Required work:
Each line below must be set down exactly; omit any image you find.

Data provided:
"""
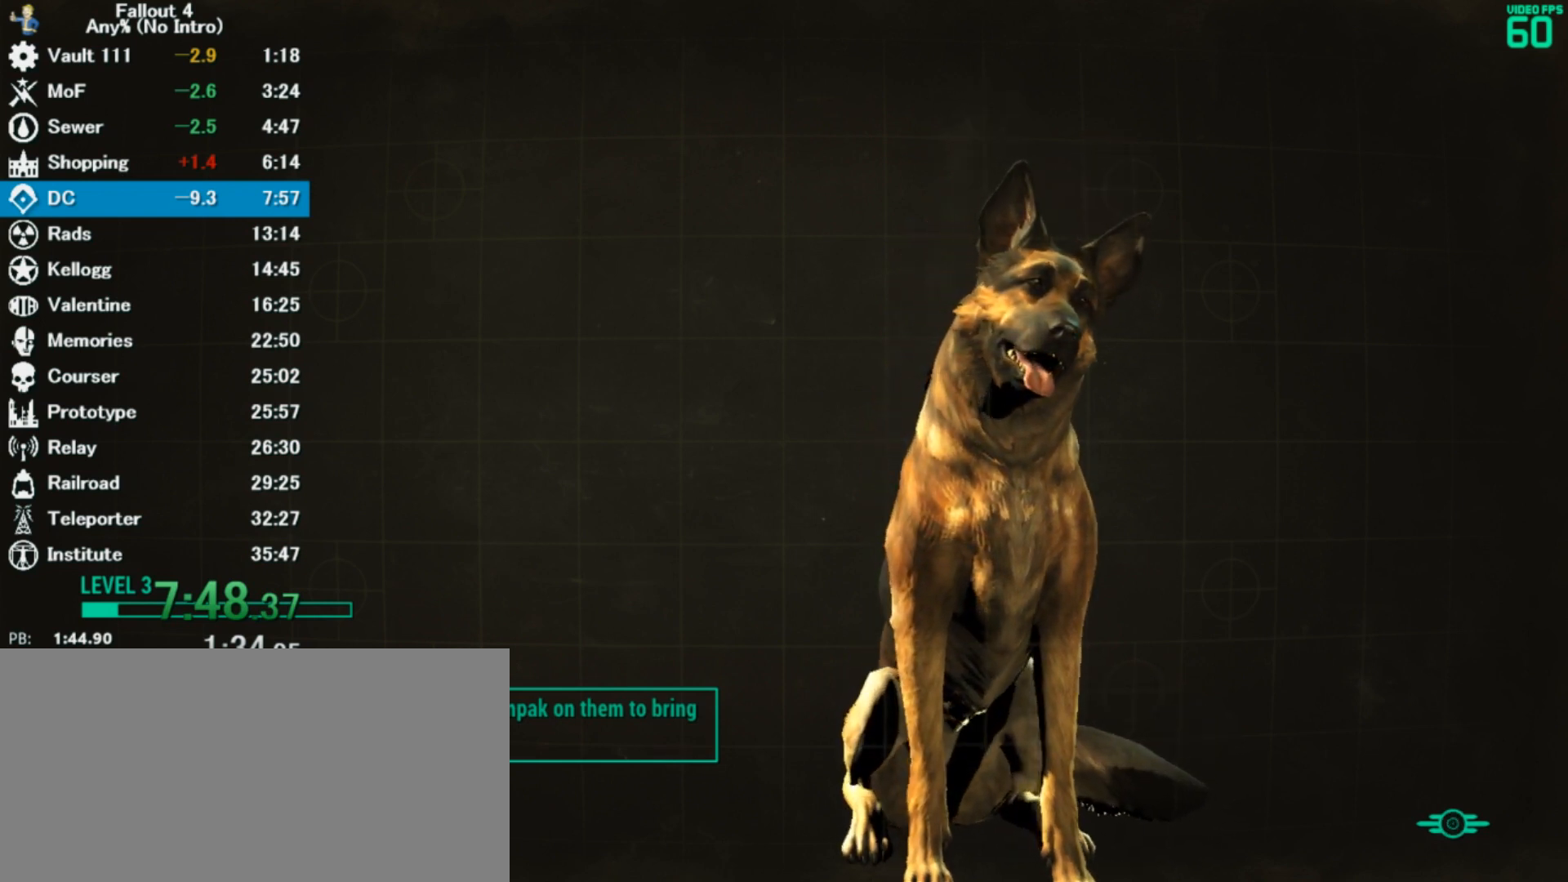
{"keys": [], "mouse": [], "events": [[233, "mouse_left", "down"], [333, "mouse_left", "up"]]}
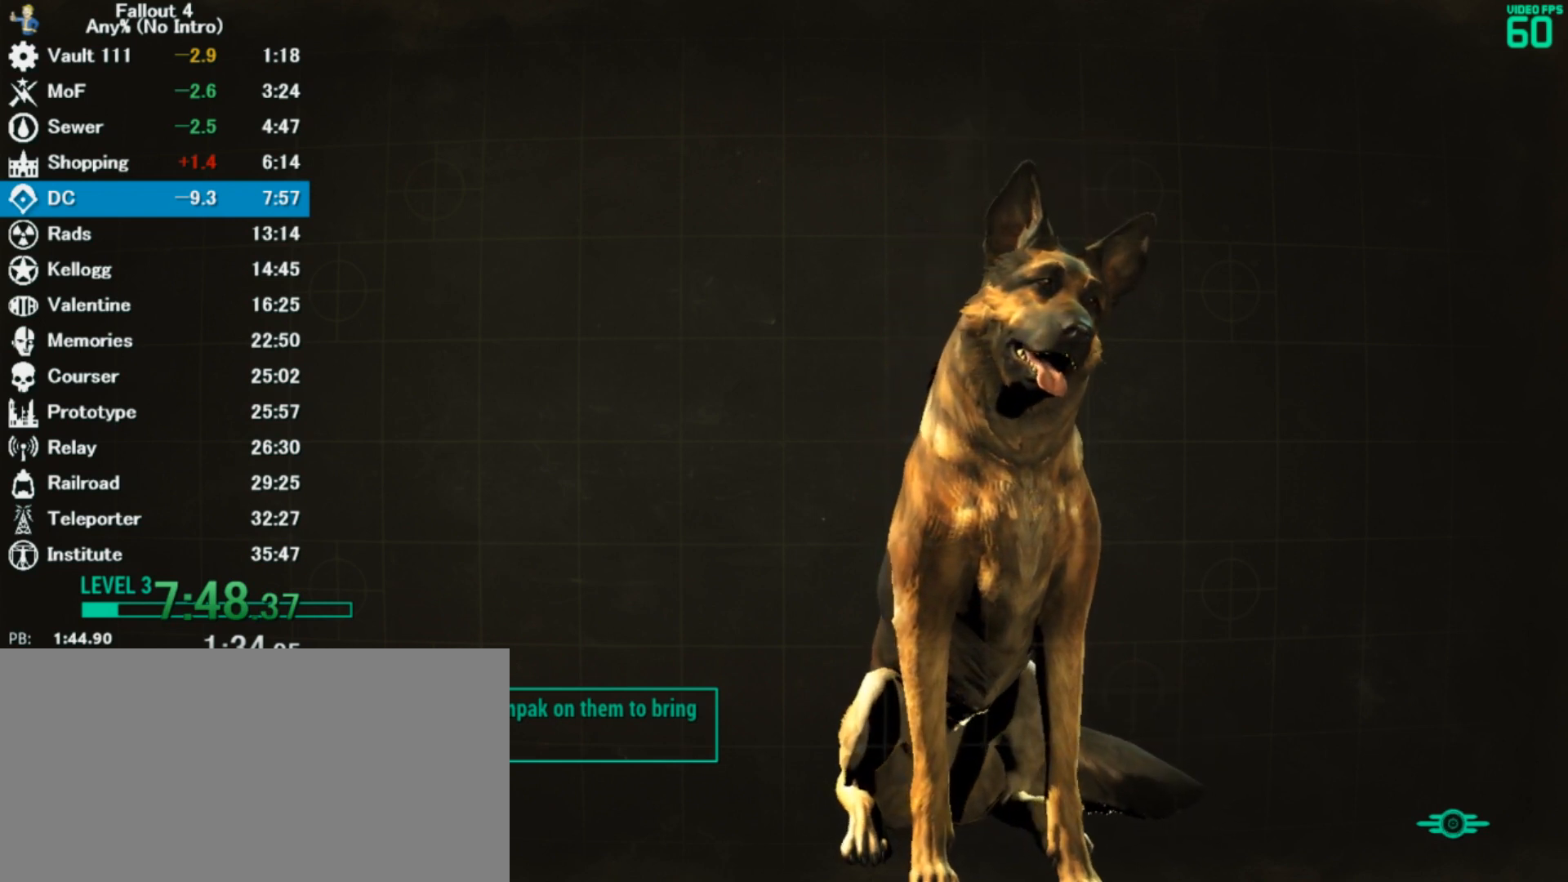
{"keys": [], "mouse": [], "events": []}
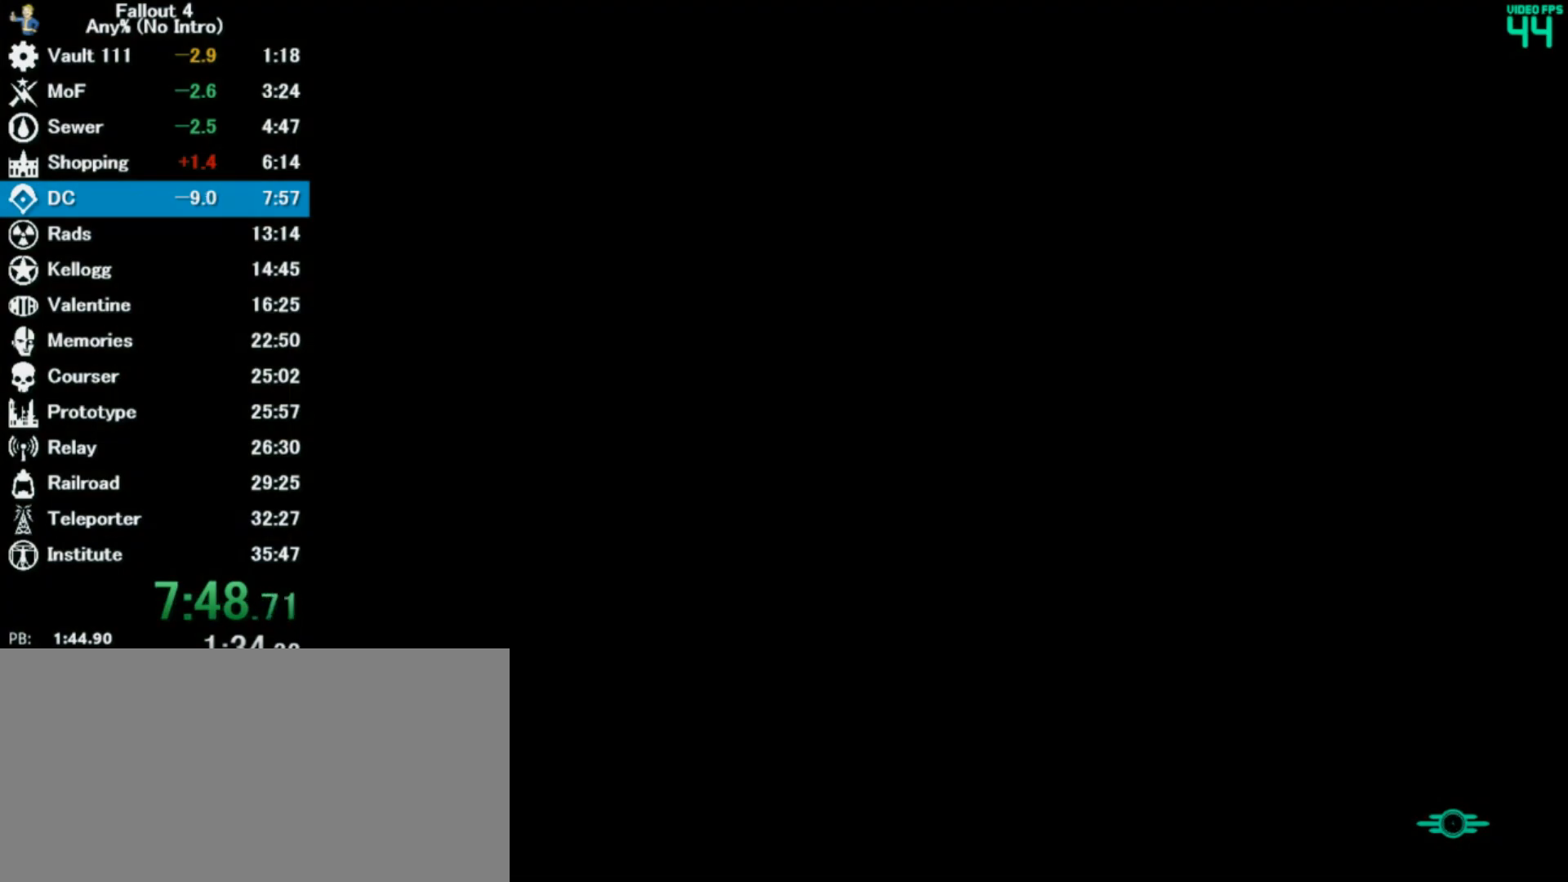
{"keys": ["s"], "mouse": [], "events": [[267, "mouse_left", "down"], [367, "mouse_left", "up"], [433, "s", "down"]]}
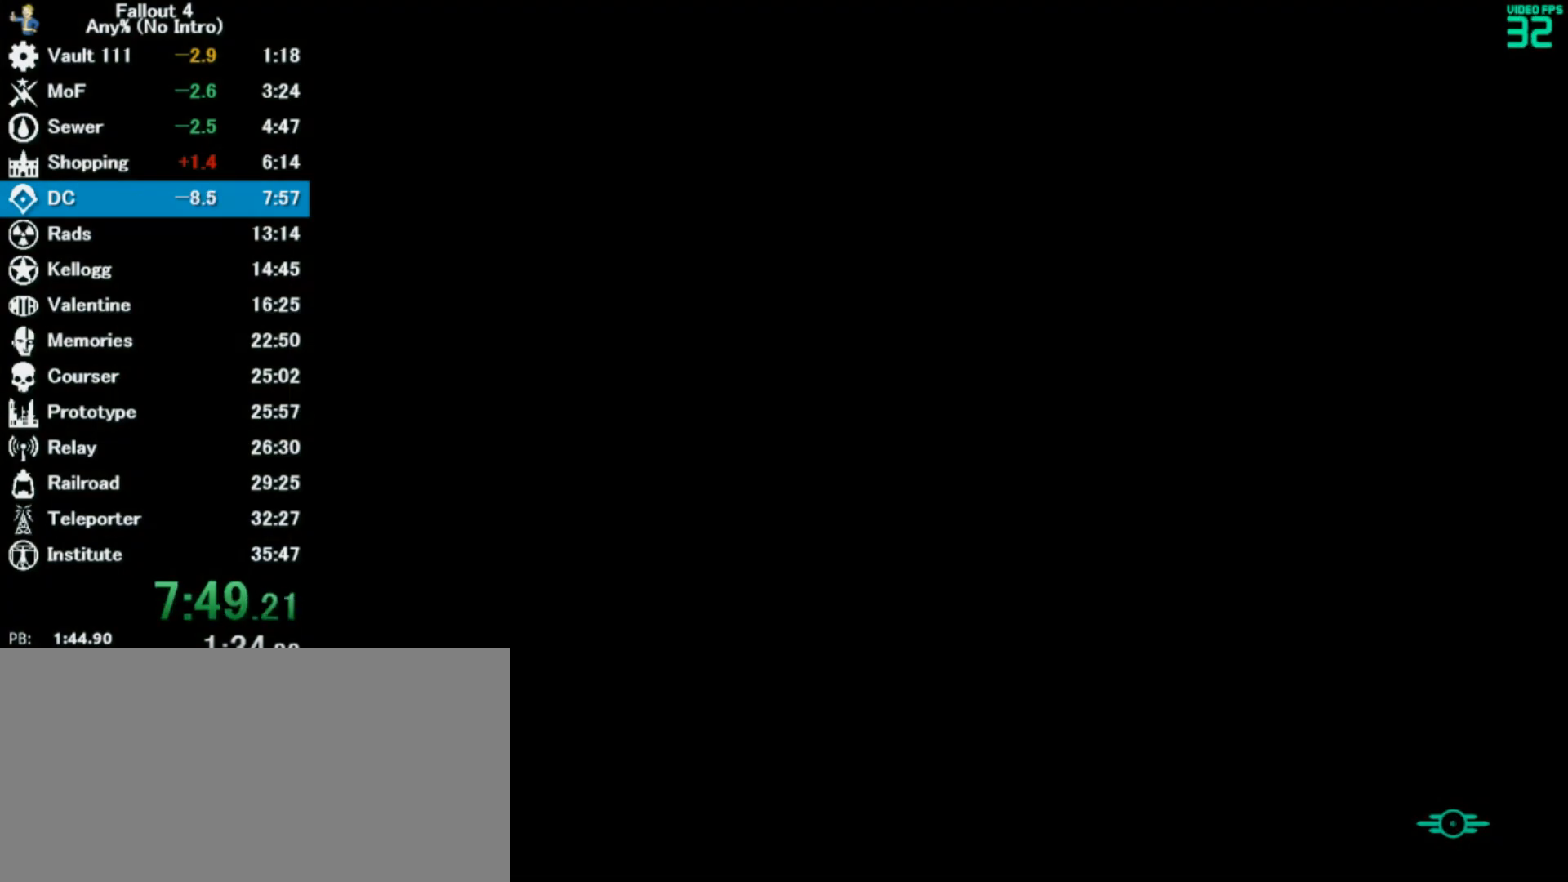
{"keys": ["s"], "mouse": [], "events": []}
"""
Completed task:
{"keys": [], "mouse": [], "events": [[233, "mouse_left", "down"], [333, "mouse_left", "up"]]}
{"keys": [], "mouse": [], "events": []}
{"keys": ["s"], "mouse": [], "events": [[267, "mouse_left", "down"], [367, "mouse_left", "up"], [433, "s", "down"]]}
{"keys": ["s"], "mouse": [], "events": []}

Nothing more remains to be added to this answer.